Return every line of the items below that contains the string "True", matching case exactly.
START GIVEN RECORDS
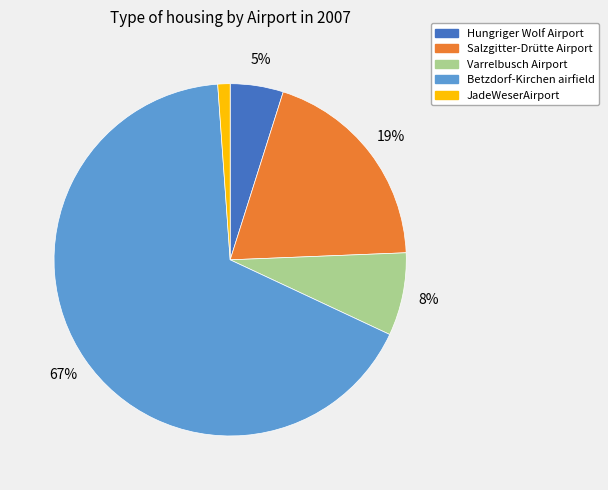

True or false: Salzgitter-Drütte Airport accounts for 19% of the total.

True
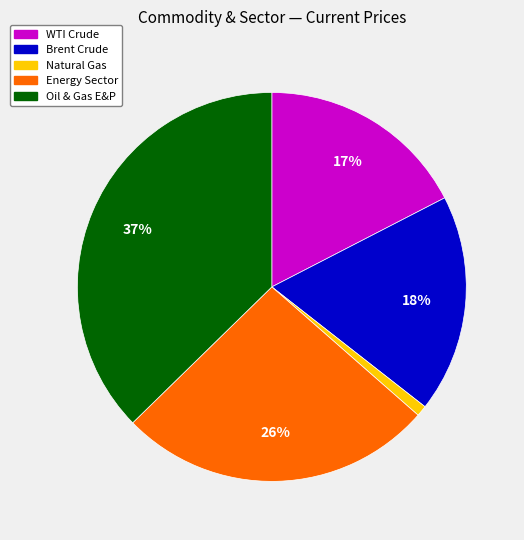

To the nearest percent, what is the combined percentage of Energy Sector and Oil & Gas E&P?

64%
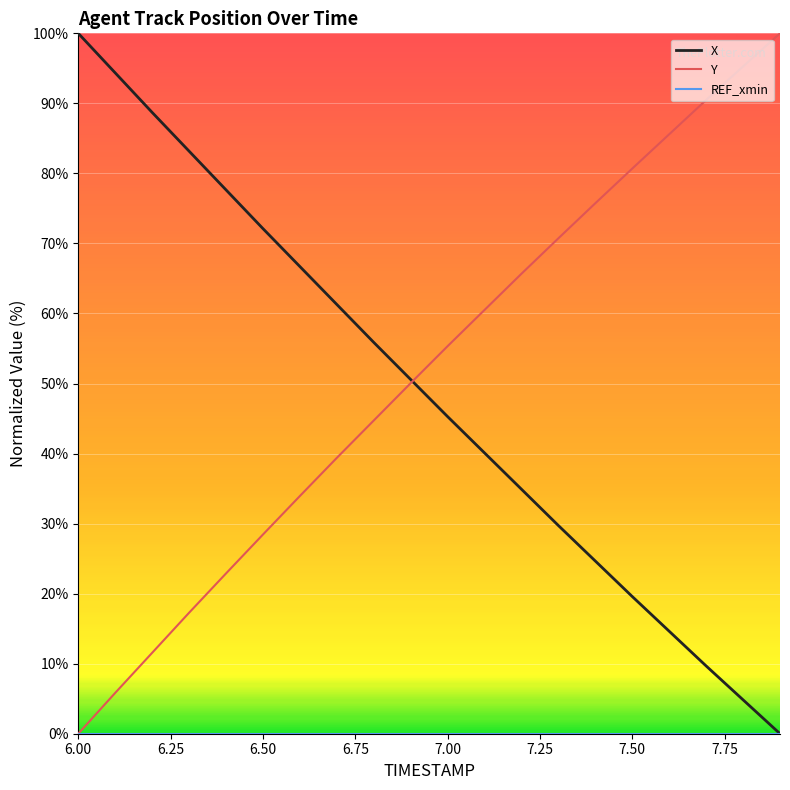

What is the greatest value displayed?

100.0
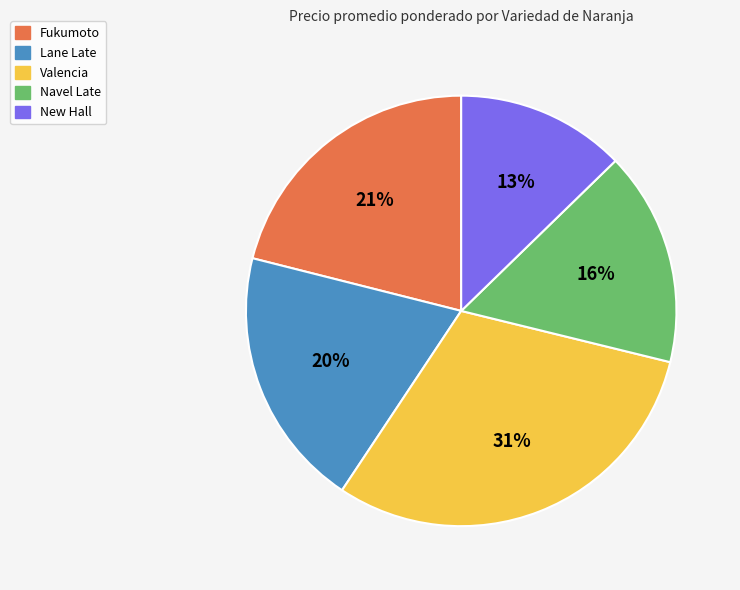

Which slice is the largest?

Valencia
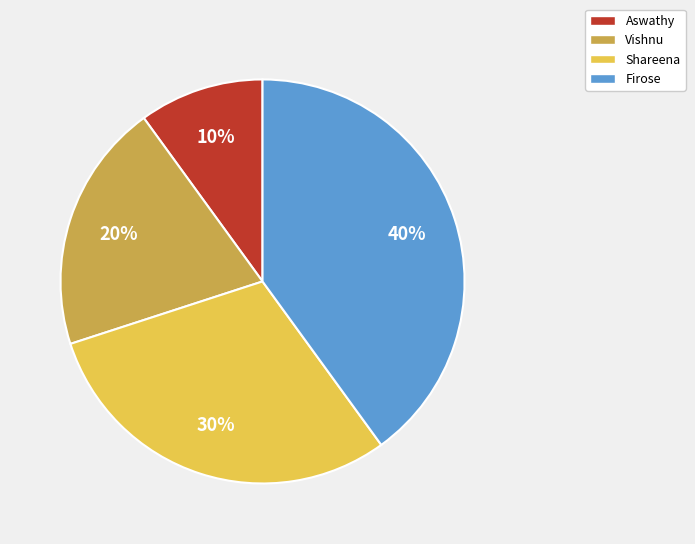

Rank the categories by value from lowest to highest.

Aswathy, Vishnu, Shareena, Firose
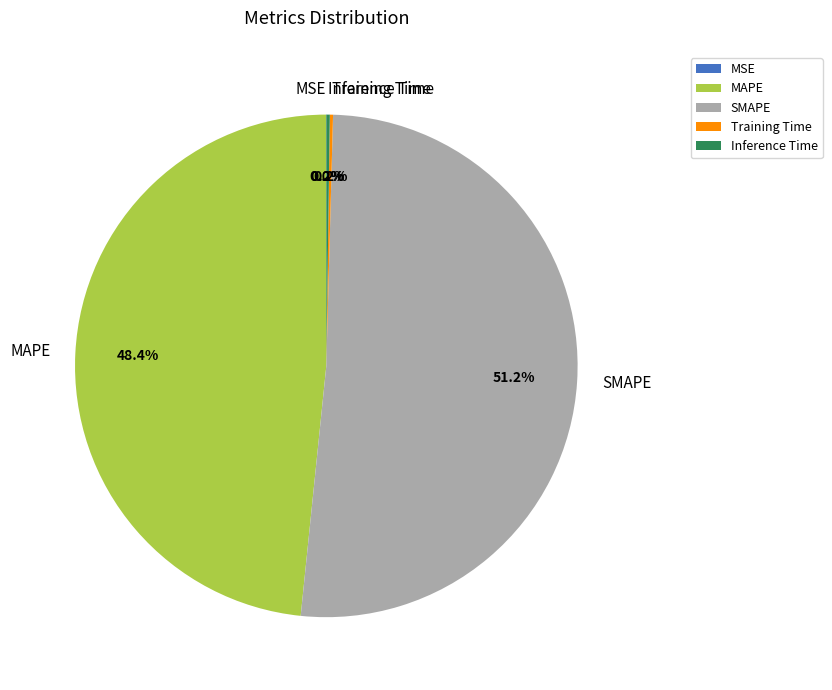

Which category accounts for the majority?

SMAPE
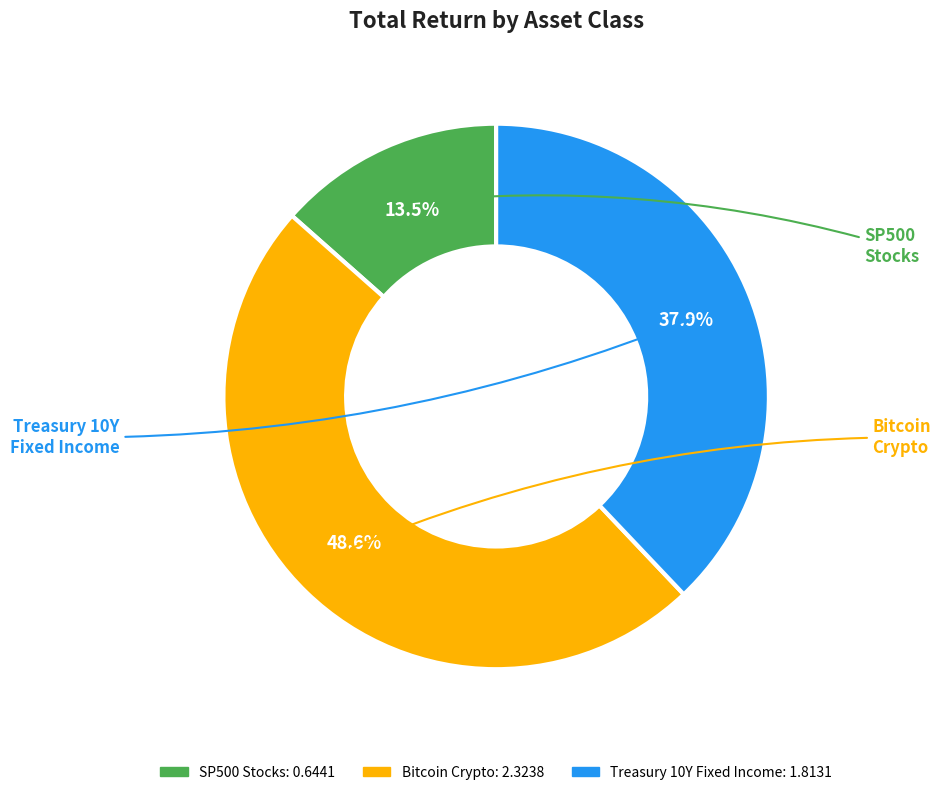

Is there any slice that represents more than half of the pie?

No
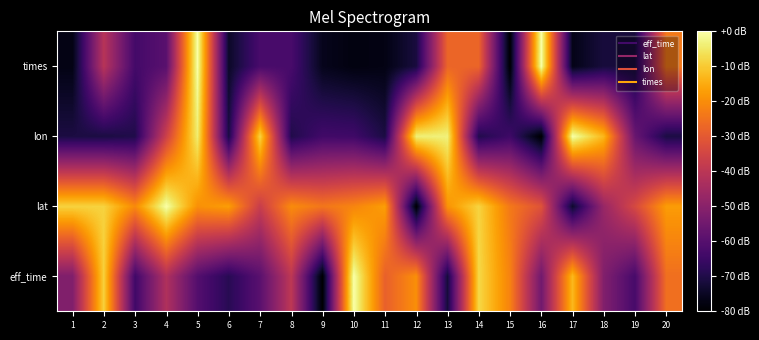

Which label corresponds to the smallest value in the chart?

9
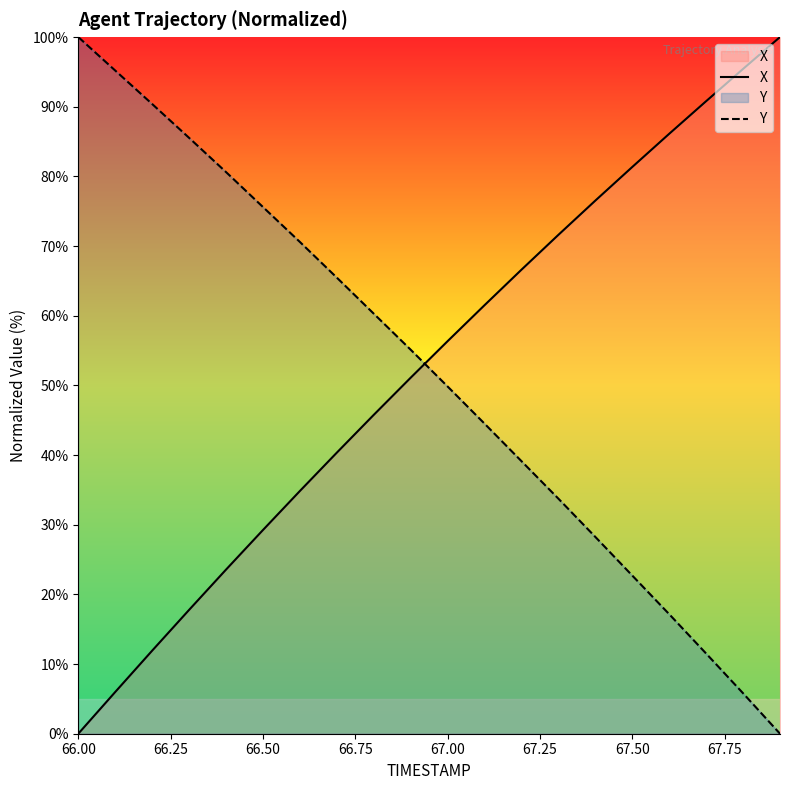

Reading right to left, transcribe all the data shown in this chart.

X: 100.0	95.4	90.8	86.1	81.4	76.5	71.6	66.6	61.5	56.3	51.1	45.8	40.3	34.8	29.2	23.6	17.8	11.9	6.0	0.0
Y: 0.0	5.8	11.5	17.2	22.7	28.2	33.7	39.1	44.5	49.8	55.1	60.3	65.5	70.6	75.6	80.6	85.5	90.4	95.2	100.0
END GIVEN RECORDS
WRITTEN REPLY:
True or false: Salzgitter-Drütte Airport accounts for 19% of the total.
True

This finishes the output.